Автор книги: Юрий Герман
Жанр: Полицейские детективы, Детективы
сообщить о неприемлемом содержимом
Текущая страница: 28 (всего у книги 41 страниц)
– Один это он сделал? – спросил Кадников.
– Один! – со вздохом ответил Лапшин.
– На грудь за такое дело надо дать! – убежденно сказал Кадников. – Для будущего порядка и в назидание. Это ж надо, без всякого оружия на такую гидру напасть.
Лапшин молчал, медленно и осторожно поглаживая плечо Жмакина.
– Партийное собрание скоро будет? – вдруг строго осведомился Кадников.
– А что?
– Хочу немного выступить в отношении Митрохина. Как вы считаете, товарищ начальник, этично это будет с моей стороны, если я, не оперативный работник, а всего лишь извозчик…

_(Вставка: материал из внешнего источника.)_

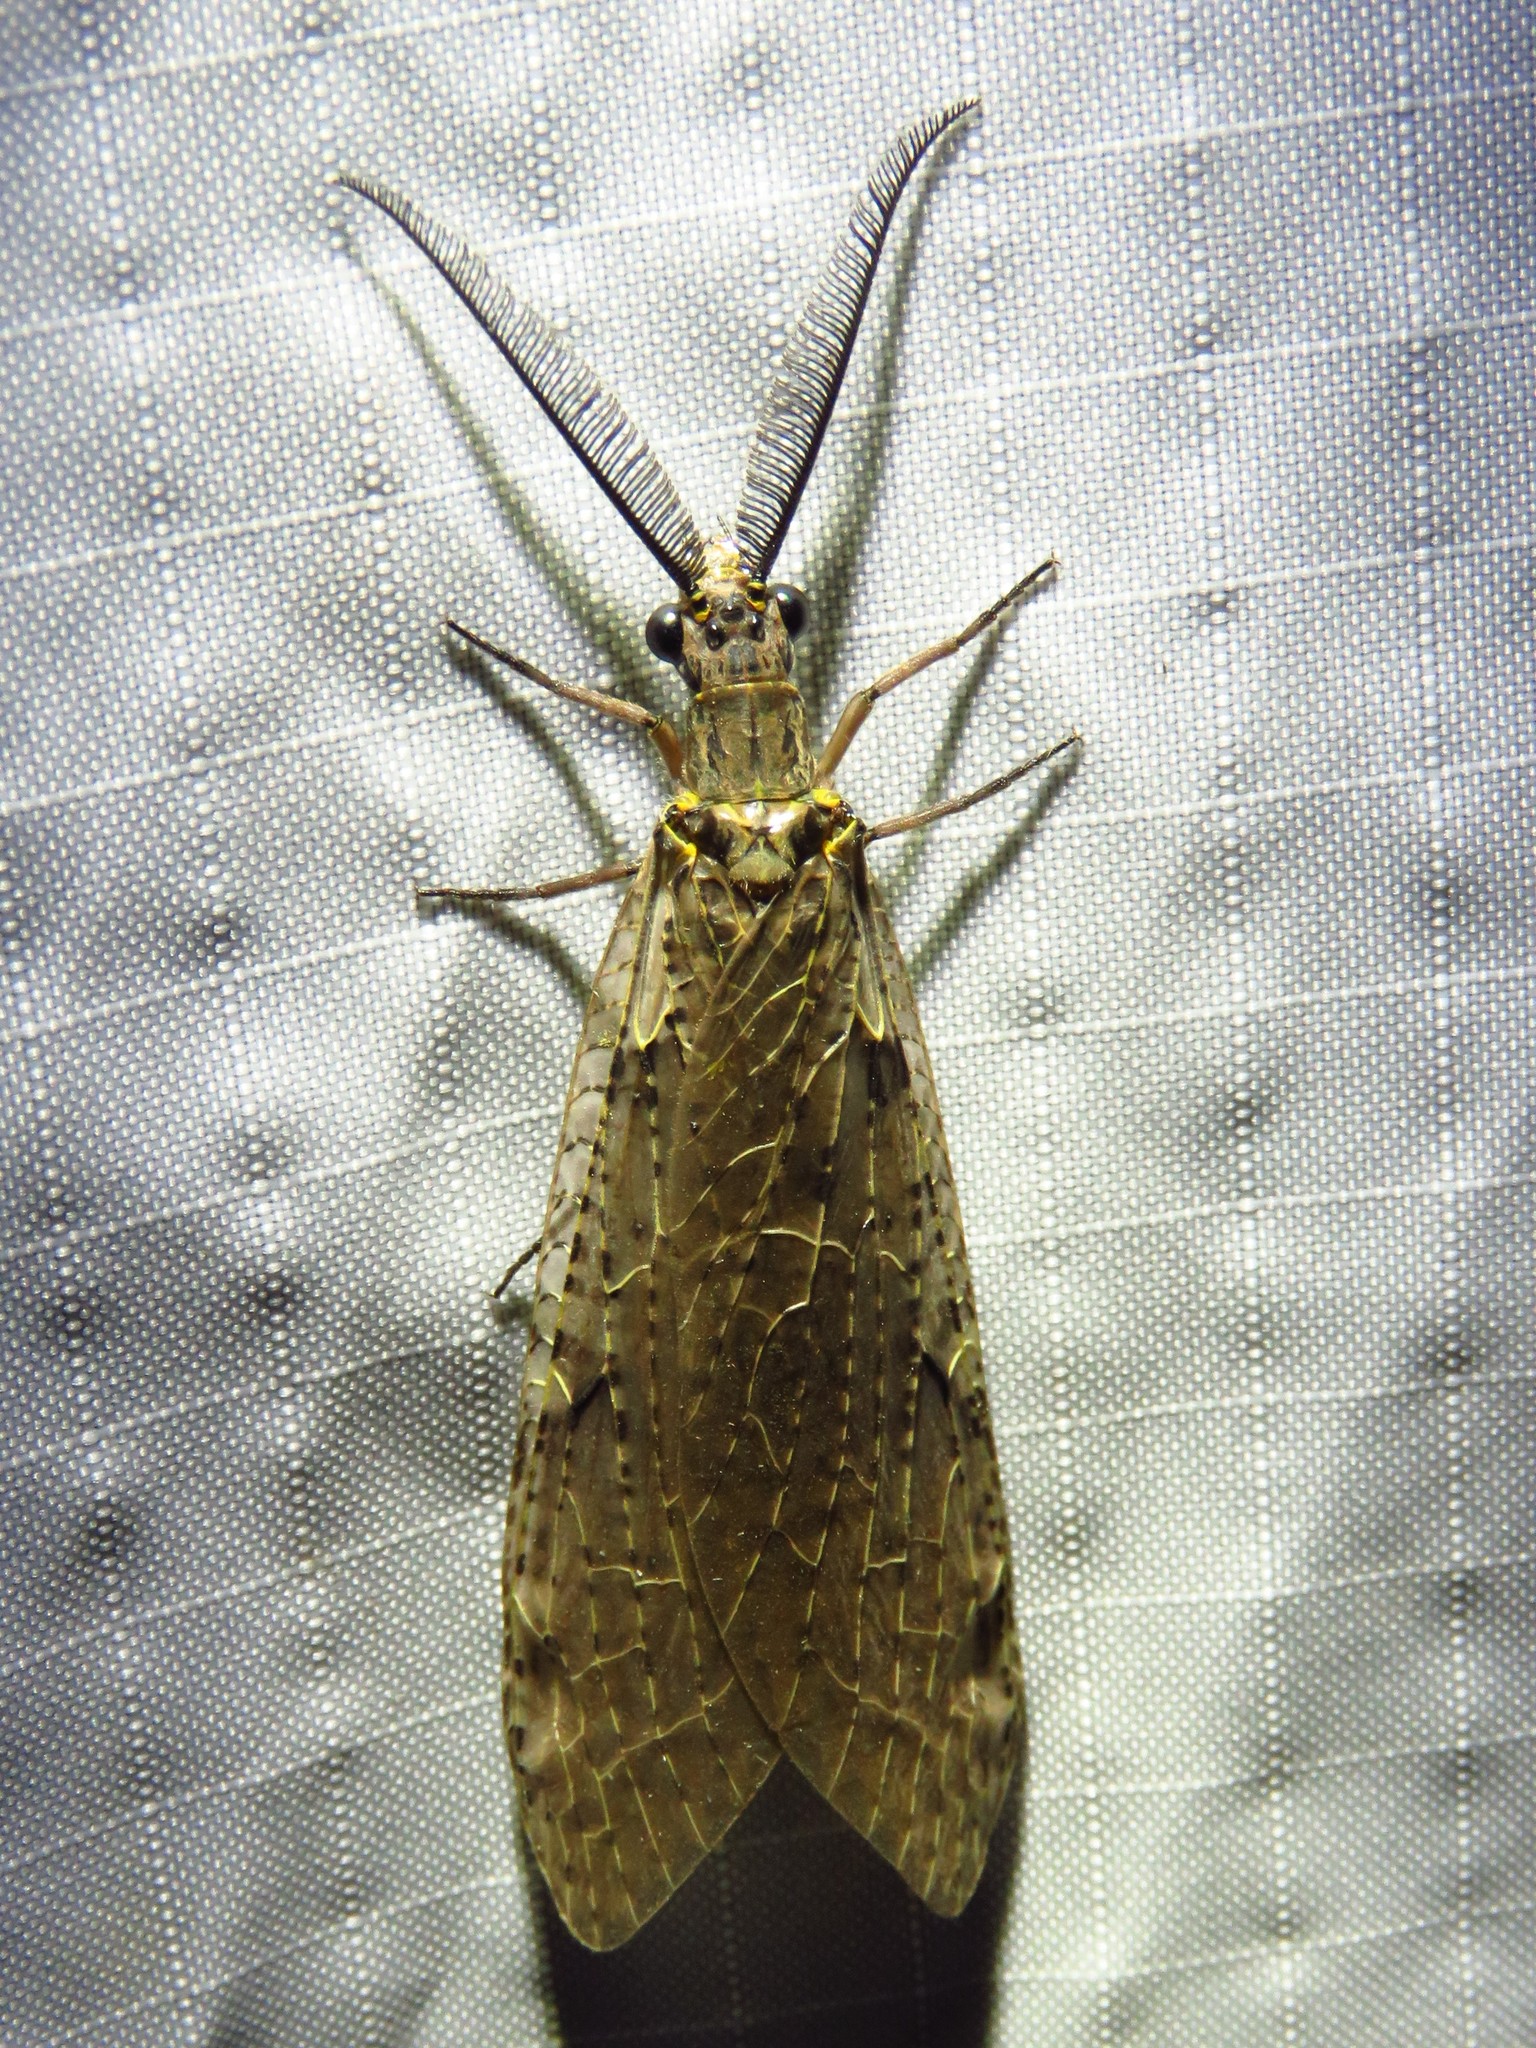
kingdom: Animalia
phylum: Arthropoda
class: Insecta
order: Megaloptera
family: Corydalidae
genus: Chauliodes
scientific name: Chauliodes rastricornis
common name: Spring fishfly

– Не прибедняйся, Кадников, не прибедняйся, – сказал Лапшин. – И давай чуть побыстрее, тут асфальт…
Носилки Жмакину не понадобились. В санчасть он дошел сам, с помощью Криничного…
– Это кто ж такой? – спросила старенькая докторша Жуковская, знающая всех работников розыска в лицо. – Что-то я такого парня не помню. Ваш?
– Наш, – спокойно сказал Криничный, – новенький…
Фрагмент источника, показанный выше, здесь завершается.